В разговоре об исторических травмах и их отображении в кино нельзя обойти вниманием и Латинскую Америку, тем более, что земляк Че Гевары режиссер Пабло Агеро снял еще один ночной кошмар по мотивам реальных событий. В 1952 году умирает Эва Перон, экс-актриса, первая леди Аргентины и жена президента Хуано Перона, после чего страна погружается в хаос военных переворотов и очереди из диктаторов. «Эва не спит» строится на конспирологическом предположении, что все это проклятье Эвы Перон, которая даже после смерти умудрялась очаровывать мужчин, особенно — в военной форме. Агеро описывает период с 1952 по 1974-й, демонстрируя набор эффектных, телесных и мистических новелл, в которых персонажи Гаэля Гарсии Берналя, Дени Лавана и других менее известных артистов подпадают под обаяние «проклятой суки», которая у Агеро становится синонимом власти и безумия на политической почве. Хорошее напоминание, что со смертью некоторых исторических фигур их влияние не пропадает бесследно, а может, даже и набирает силу.
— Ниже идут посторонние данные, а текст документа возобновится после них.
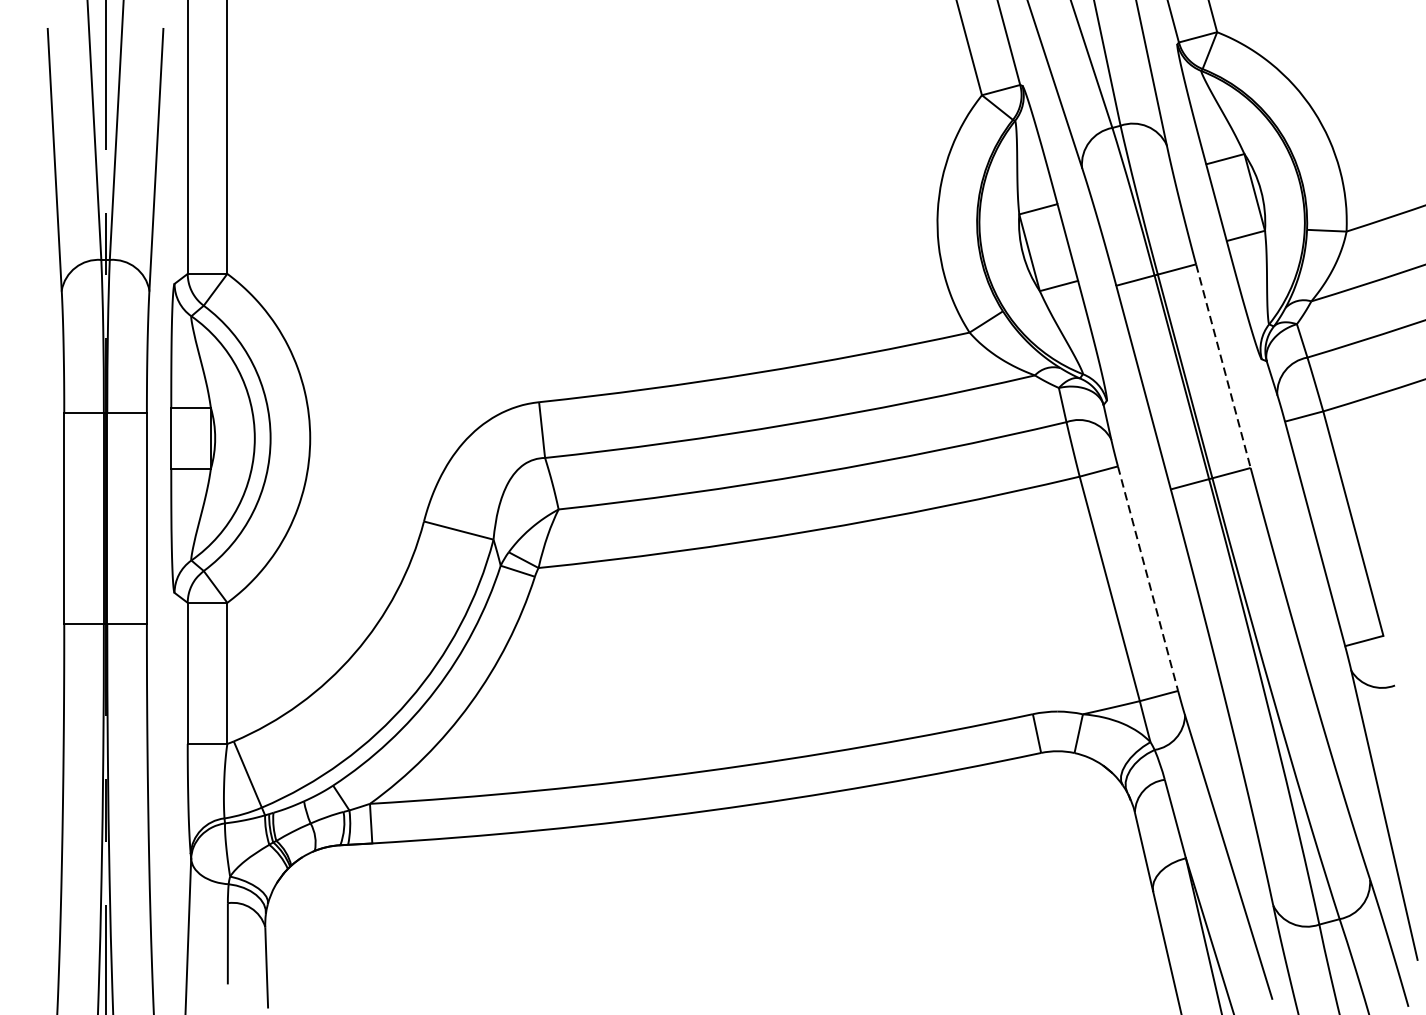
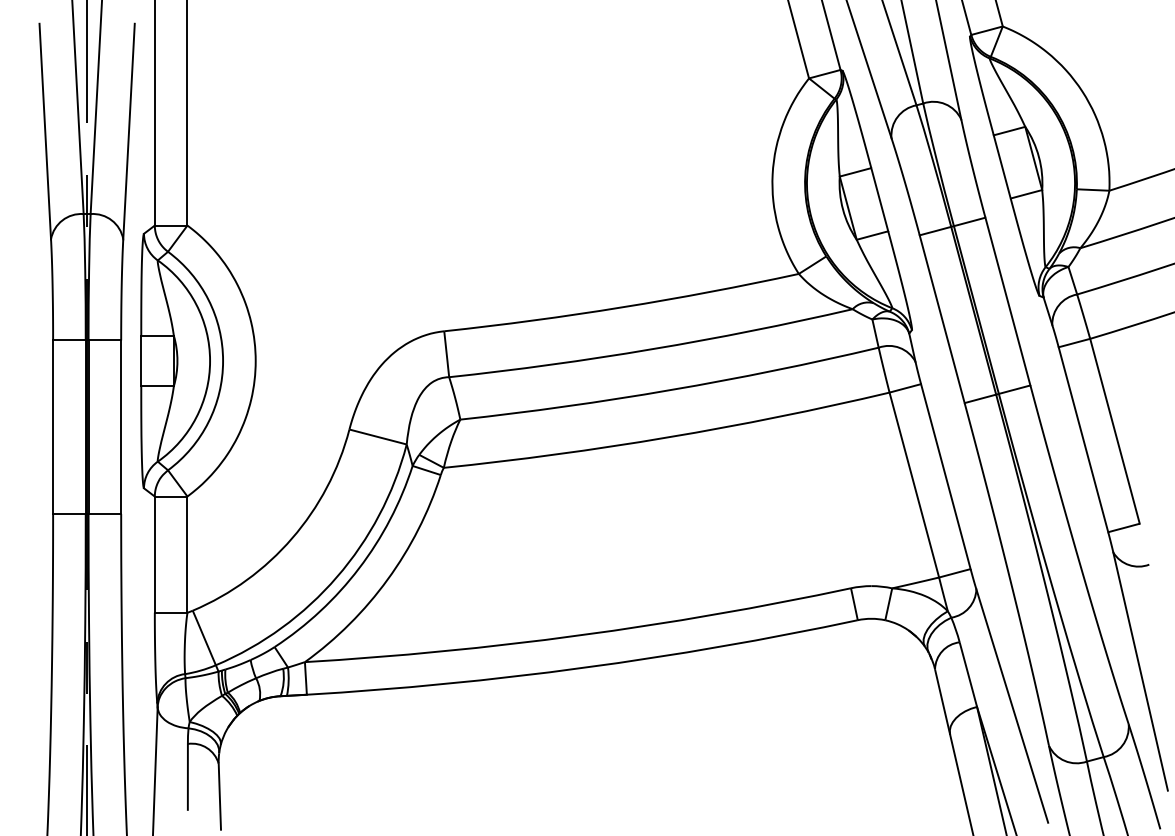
line: (1222, 366) -> (1007, 301), dashed -> solid
line: (1147, 578) -> (945, 476), dashed -> solid

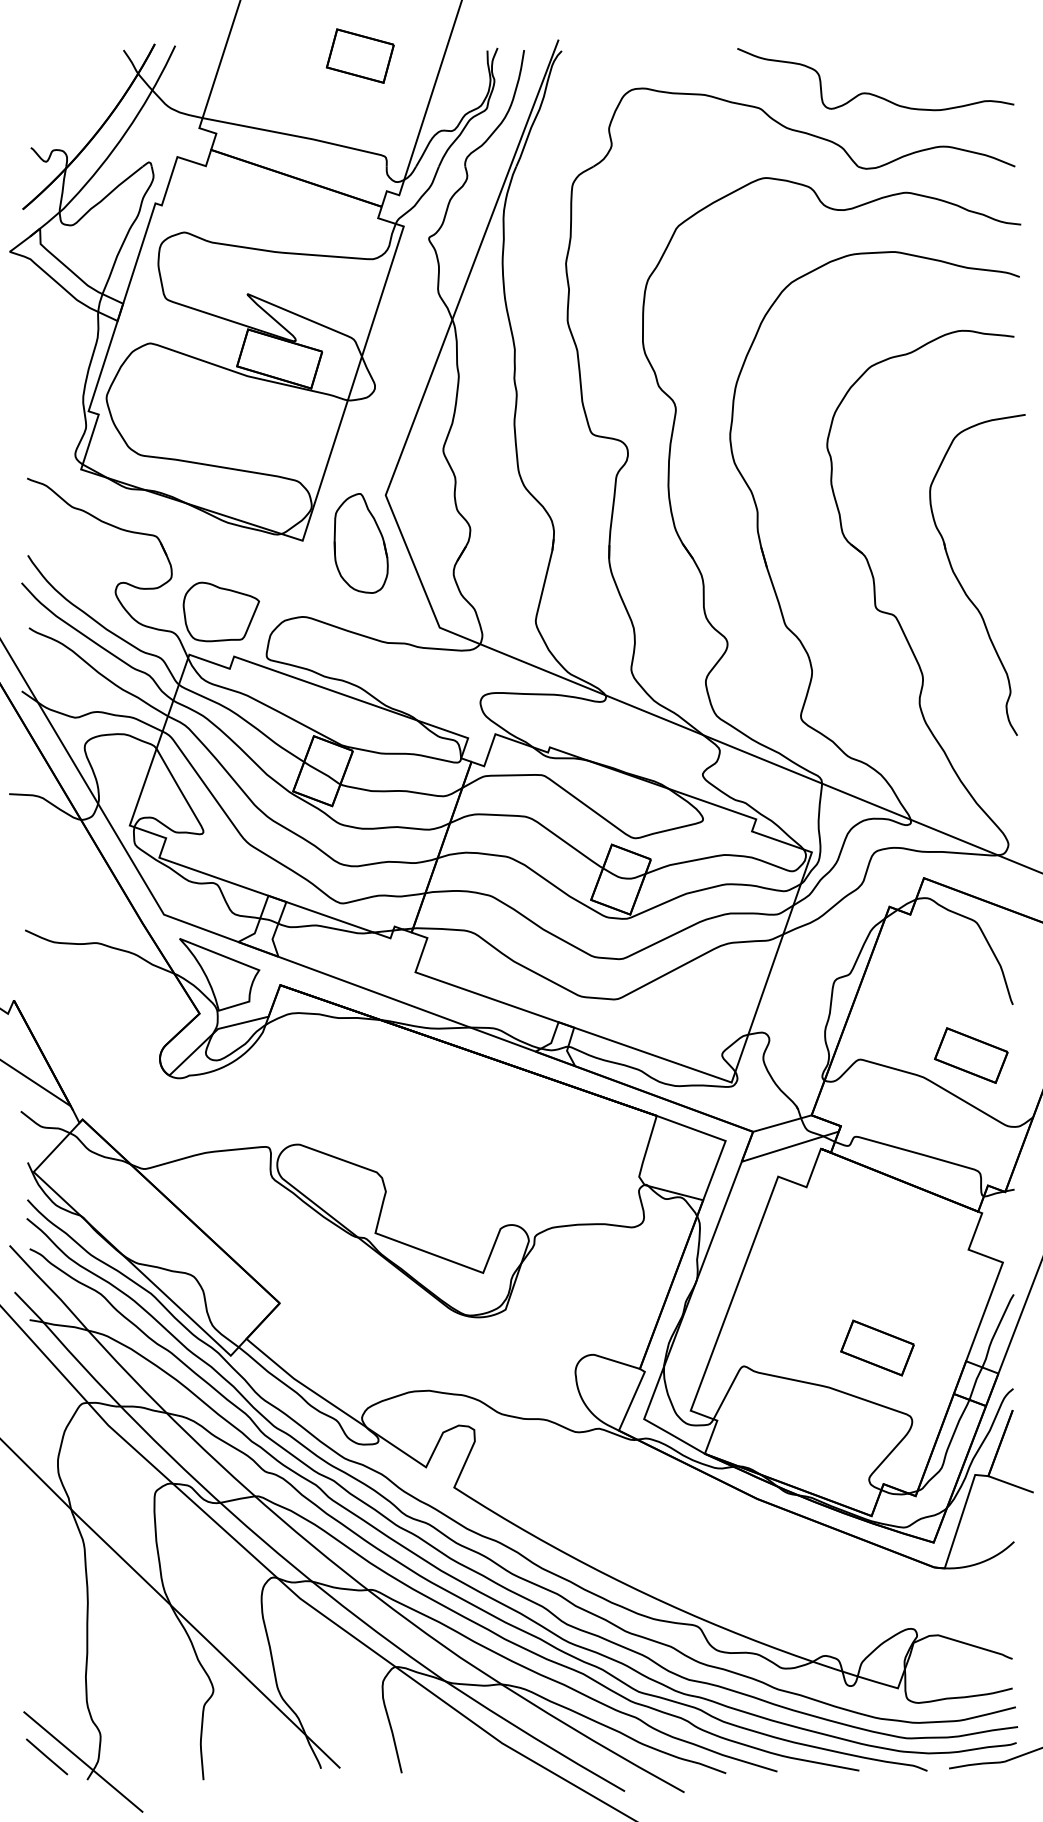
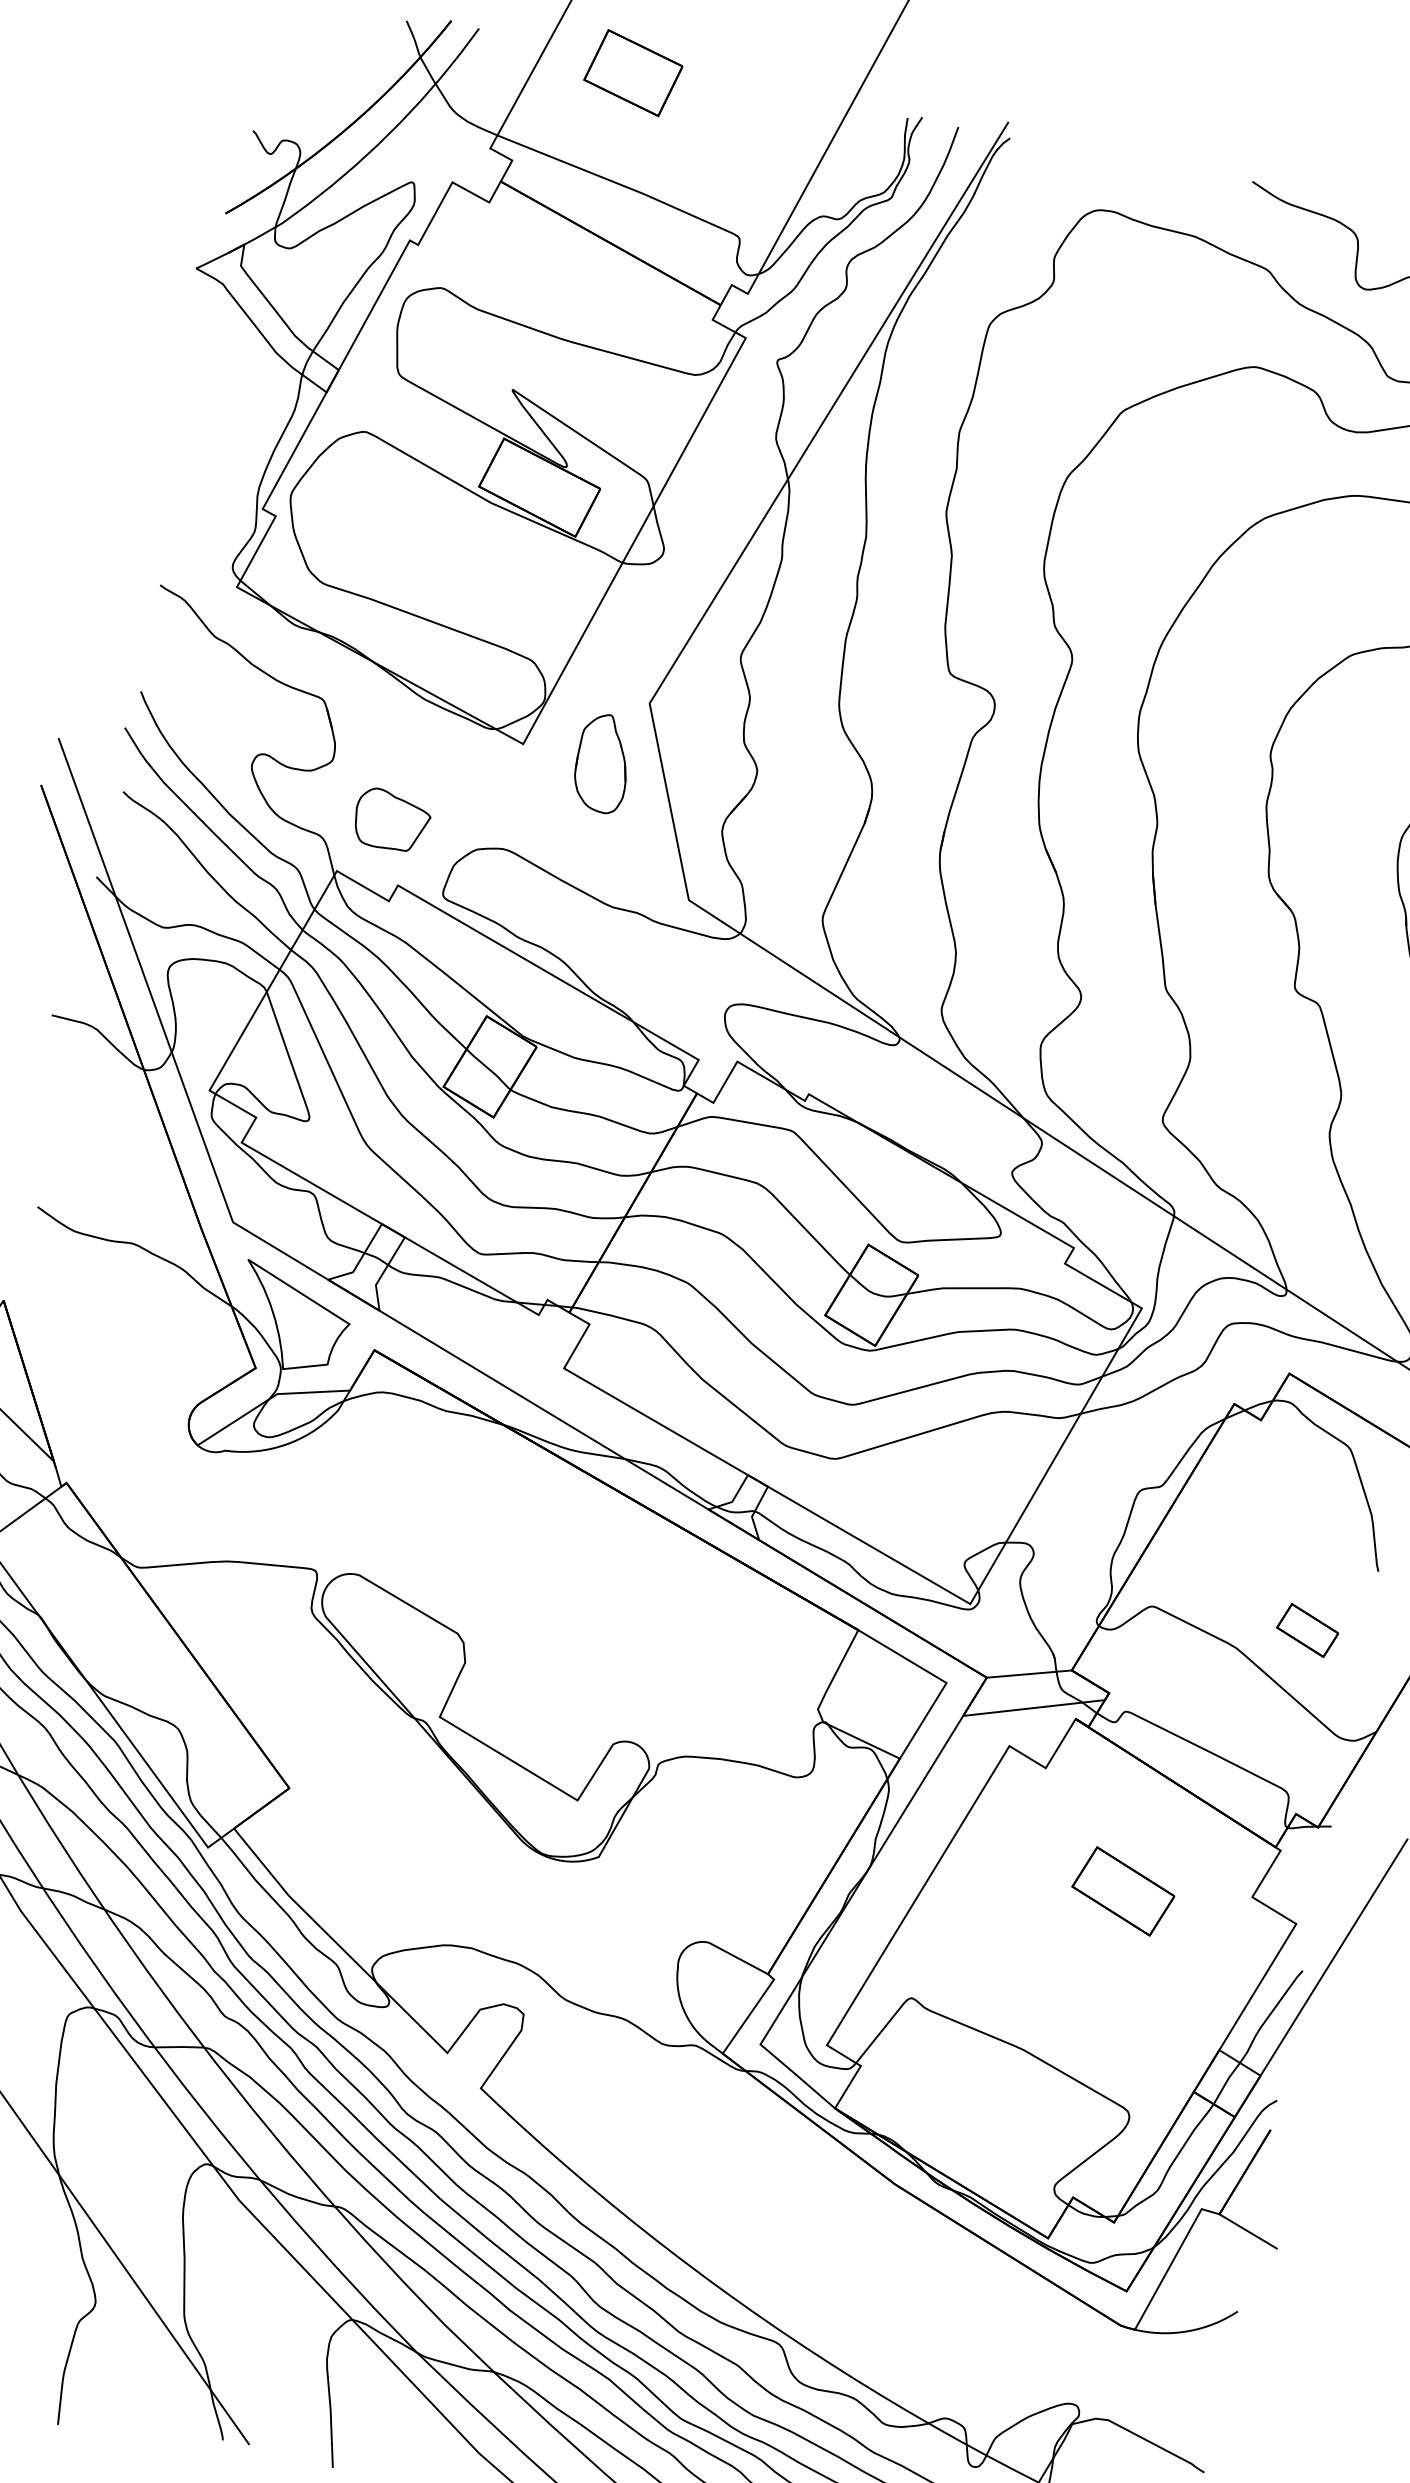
part: (359, 55) -> (632, 72), moved
part: (360, 543) -> (602, 763), size x0.7
part: (220, 611) -> (391, 819), size x0.7
part: (971, 1055) -> (1307, 1630), size x0.6
part: (877, 1347) -> (1123, 1890), moved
Еще один эффектный режиссерский дебют: венгерский режиссер Ласло Немеша снял историю про холокост, рассказанную изнутри концлагеря Аушвиц-Биркенау. 1944 год, заключенный Саул (фактурный непрофессионал Геза Рериг) вступил в зондеркоманду в надежде чуть улучшить жизненные условия, за это каждый день ему приходится вычищать газовые камеры и расстрельные поляны. Быт шестеренки ада нарушает смерть мальчика от рук нацистского врача — Саул признает в нем, возможно ошибочно, своего сына и решает похоронить тело по всем еврейским традициям. Ради этого он вписывается в зреющий бунт, который, как известно из истории, оперативно подавят.
Однако фильм Немеша, снятый в «квадратном» соотношении сторон 4:3, гонится не за ярким сюжетом времен Второй мировой — его больше интересует взгляд на лагерь изнутри и поиск в этих останках гуманности чего-то человеческого. Большую часть экрана закрывает спина Саула, расфокус не позволяет разглядеть большинство многократно описанных ужасов, но в этой предсмертной духоте рождается надежда и стремление вернуть какие-то ритуалы из прошлой жизни. Годы спустя Немеш не только будто бы воссоздает атмосферу кошмара, но и находит в ней проблески надежды.